Transcribe the whole listing below. Pictures do not go in the copy.
* * *
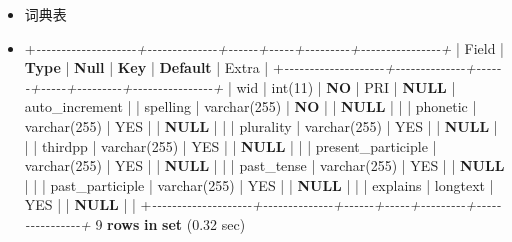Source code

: \documentclass[
]{article}
\newenvironment{Shaded}{}{}
\newcommand{\CommentTok}[1]{\textcolor[rgb]{0.38,0.63,0.69}{\textit{#1}}}
\newcommand{\DataTypeTok}[1]{\textcolor[rgb]{0.56,0.13,0.00}{#1}}
\newcommand{\DecValTok}[1]{\textcolor[rgb]{0.25,0.63,0.44}{#1}}
\newcommand{\FloatTok}[1]{\textcolor[rgb]{0.25,0.63,0.44}{#1}}
\newcommand{\KeywordTok}[1]{\textcolor[rgb]{0.00,0.44,0.13}{\textbf{#1}}}
\newcommand{\NormalTok}[1]{#1}
\newcommand{\OperatorTok}[1]{\textcolor[rgb]{0.40,0.40,0.40}{#1}}
\begin{document}
\begin{itemize}
\item
  词典表
\item
\begin{Shaded}
\begin{Highlighting}[]
\OperatorTok{+}\CommentTok{{-}{-}{-}{-}{-}{-}{-}{-}{-}{-}{-}{-}{-}{-}{-}{-}{-}{-}{-}{-}+{-}{-}{-}{-}{-}{-}{-}{-}{-}{-}{-}{-}{-}{-}+{-}{-}{-}{-}{-}{-}+{-}{-}{-}{-}{-}+{-}{-}{-}{-}{-}{-}{-}{-}{-}+{-}{-}{-}{-}{-}{-}{-}{-}{-}{-}{-}{-}{-}{-}{-}{-}+}
\NormalTok{| Field              | }\KeywordTok{Type}\NormalTok{         | }\KeywordTok{Null}\NormalTok{ | }\KeywordTok{Key}\NormalTok{ | }\KeywordTok{Default}\NormalTok{ | Extra          |}
\OperatorTok{+}\CommentTok{{-}{-}{-}{-}{-}{-}{-}{-}{-}{-}{-}{-}{-}{-}{-}{-}{-}{-}{-}{-}+{-}{-}{-}{-}{-}{-}{-}{-}{-}{-}{-}{-}{-}{-}+{-}{-}{-}{-}{-}{-}+{-}{-}{-}{-}{-}+{-}{-}{-}{-}{-}{-}{-}{-}{-}+{-}{-}{-}{-}{-}{-}{-}{-}{-}{-}{-}{-}{-}{-}{-}{-}+}
\NormalTok{| wid                | }\DataTypeTok{int}\NormalTok{(}\DecValTok{11}\NormalTok{)      | }\KeywordTok{NO}\NormalTok{   | PRI | }\KeywordTok{NULL}\NormalTok{    | auto\_increment |}
\NormalTok{| spelling           | }\DataTypeTok{varchar}\NormalTok{(}\DecValTok{255}\NormalTok{) | }\KeywordTok{NO}\NormalTok{   |     | }\KeywordTok{NULL}\NormalTok{    |                |}
\NormalTok{| phonetic           | }\DataTypeTok{varchar}\NormalTok{(}\DecValTok{255}\NormalTok{) | YES  |     | }\KeywordTok{NULL}\NormalTok{    |                |}
\NormalTok{| plurality          | }\DataTypeTok{varchar}\NormalTok{(}\DecValTok{255}\NormalTok{) | YES  |     | }\KeywordTok{NULL}\NormalTok{    |                |}
\NormalTok{| thirdpp            | }\DataTypeTok{varchar}\NormalTok{(}\DecValTok{255}\NormalTok{) | YES  |     | }\KeywordTok{NULL}\NormalTok{    |                |}
\NormalTok{| present\_participle | }\DataTypeTok{varchar}\NormalTok{(}\DecValTok{255}\NormalTok{) | YES  |     | }\KeywordTok{NULL}\NormalTok{    |                |}
\NormalTok{| past\_tense         | }\DataTypeTok{varchar}\NormalTok{(}\DecValTok{255}\NormalTok{) | YES  |     | }\KeywordTok{NULL}\NormalTok{    |                |}
\NormalTok{| past\_participle    | }\DataTypeTok{varchar}\NormalTok{(}\DecValTok{255}\NormalTok{) | YES  |     | }\KeywordTok{NULL}\NormalTok{    |                |}
\NormalTok{| explains           | longtext     | YES  |     | }\KeywordTok{NULL}\NormalTok{    |                |}
\OperatorTok{+}\CommentTok{{-}{-}{-}{-}{-}{-}{-}{-}{-}{-}{-}{-}{-}{-}{-}{-}{-}{-}{-}{-}+{-}{-}{-}{-}{-}{-}{-}{-}{-}{-}{-}{-}{-}{-}+{-}{-}{-}{-}{-}{-}+{-}{-}{-}{-}{-}+{-}{-}{-}{-}{-}{-}{-}{-}{-}+{-}{-}{-}{-}{-}{-}{-}{-}{-}{-}{-}{-}{-}{-}{-}{-}+}
\DecValTok{9} \KeywordTok{rows} \KeywordTok{in} \KeywordTok{set}\NormalTok{ (}\FloatTok{0.32}\NormalTok{ sec)}
\end{Highlighting}
\end{Shaded}
\end{itemize}
\end{document}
* * *
* TASK ANSWER:
Source code

: \documentclass[
]{article}
\newenvironment{Shaded}{}{}
\newcommand{\CommentTok}[1]{\textcolor[rgb]{0.38,0.63,0.69}{\textit{#1}}}
\newcommand{\DataTypeTok}[1]{\textcolor[rgb]{0.56,0.13,0.00}{#1}}
\newcommand{\DecValTok}[1]{\textcolor[rgb]{0.25,0.63,0.44}{#1}}
\newcommand{\FloatTok}[1]{\textcolor[rgb]{0.25,0.63,0.44}{#1}}
\newcommand{\KeywordTok}[1]{\textcolor[rgb]{0.00,0.44,0.13}{\textbf{#1}}}
\newcommand{\NormalTok}[1]{#1}
\newcommand{\OperatorTok}[1]{\textcolor[rgb]{0.40,0.40,0.40}{#1}}
\begin{document}
\begin{itemize}
\item
  词典表
\item
\begin{Shaded}
\begin{Highlighting}[]
\OperatorTok{+}\CommentTok{{-}{-}{-}{-}{-}{-}{-}{-}{-}{-}{-}{-}{-}{-}{-}{-}{-}{-}{-}{-}+{-}{-}{-}{-}{-}{-}{-}{-}{-}{-}{-}{-}{-}{-}+{-}{-}{-}{-}{-}{-}+{-}{-}{-}{-}{-}+{-}{-}{-}{-}{-}{-}{-}{-}{-}+{-}{-}{-}{-}{-}{-}{-}{-}{-}{-}{-}{-}{-}{-}{-}{-}+}
\NormalTok{| Field              | }\KeywordTok{Type}\NormalTok{         | }\KeywordTok{Null}\NormalTok{ | }\KeywordTok{Key}\NormalTok{ | }\KeywordTok{Default}\NormalTok{ | Extra          |}
\OperatorTok{+}\CommentTok{{-}{-}{-}{-}{-}{-}{-}{-}{-}{-}{-}{-}{-}{-}{-}{-}{-}{-}{-}{-}+{-}{-}{-}{-}{-}{-}{-}{-}{-}{-}{-}{-}{-}{-}+{-}{-}{-}{-}{-}{-}+{-}{-}{-}{-}{-}+{-}{-}{-}{-}{-}{-}{-}{-}{-}+{-}{-}{-}{-}{-}{-}{-}{-}{-}{-}{-}{-}{-}{-}{-}{-}+}
\NormalTok{| wid                | }\DataTypeTok{int}\NormalTok{(}\DecValTok{11}\NormalTok{)      | }\KeywordTok{NO}\NormalTok{   | PRI | }\KeywordTok{NULL}\NormalTok{    | auto\_increment |}
\NormalTok{| spelling           | }\DataTypeTok{varchar}\NormalTok{(}\DecValTok{255}\NormalTok{) | }\KeywordTok{NO}\NormalTok{   |     | }\KeywordTok{NULL}\NormalTok{    |                |}
\NormalTok{| phonetic           | }\DataTypeTok{varchar}\NormalTok{(}\DecValTok{255}\NormalTok{) | YES  |     | }\KeywordTok{NULL}\NormalTok{    |                |}
\NormalTok{| plurality          | }\DataTypeTok{varchar}\NormalTok{(}\DecValTok{255}\NormalTok{) | YES  |     | }\KeywordTok{NULL}\NormalTok{    |                |}
\NormalTok{| thirdpp            | }\DataTypeTok{varchar}\NormalTok{(}\DecValTok{255}\NormalTok{) | YES  |     | }\KeywordTok{NULL}\NormalTok{    |                |}
\NormalTok{| present\_participle | }\DataTypeTok{varchar}\NormalTok{(}\DecValTok{255}\NormalTok{) | YES  |     | }\KeywordTok{NULL}\NormalTok{    |                |}
\NormalTok{| past\_tense         | }\DataTypeTok{varchar}\NormalTok{(}\DecValTok{255}\NormalTok{) | YES  |     | }\KeywordTok{NULL}\NormalTok{    |                |}
\NormalTok{| past\_participle    | }\DataTypeTok{varchar}\NormalTok{(}\DecValTok{255}\NormalTok{) | YES  |     | }\KeywordTok{NULL}\NormalTok{    |                |}
\NormalTok{| explains           | longtext     | YES  |     | }\KeywordTok{NULL}\NormalTok{    |                |}
\OperatorTok{+}\CommentTok{{-}{-}{-}{-}{-}{-}{-}{-}{-}{-}{-}{-}{-}{-}{-}{-}{-}{-}{-}{-}+{-}{-}{-}{-}{-}{-}{-}{-}{-}{-}{-}{-}{-}{-}+{-}{-}{-}{-}{-}{-}+{-}{-}{-}{-}{-}+{-}{-}{-}{-}{-}{-}{-}{-}{-}+{-}{-}{-}{-}{-}{-}{-}{-}{-}{-}{-}{-}{-}{-}{-}{-}+}
\DecValTok{9} \KeywordTok{rows} \KeywordTok{in} \KeywordTok{set}\NormalTok{ (}\FloatTok{0.32}\NormalTok{ sec)}
\end{Highlighting}
\end{Shaded}
\end{itemize}
\end{document}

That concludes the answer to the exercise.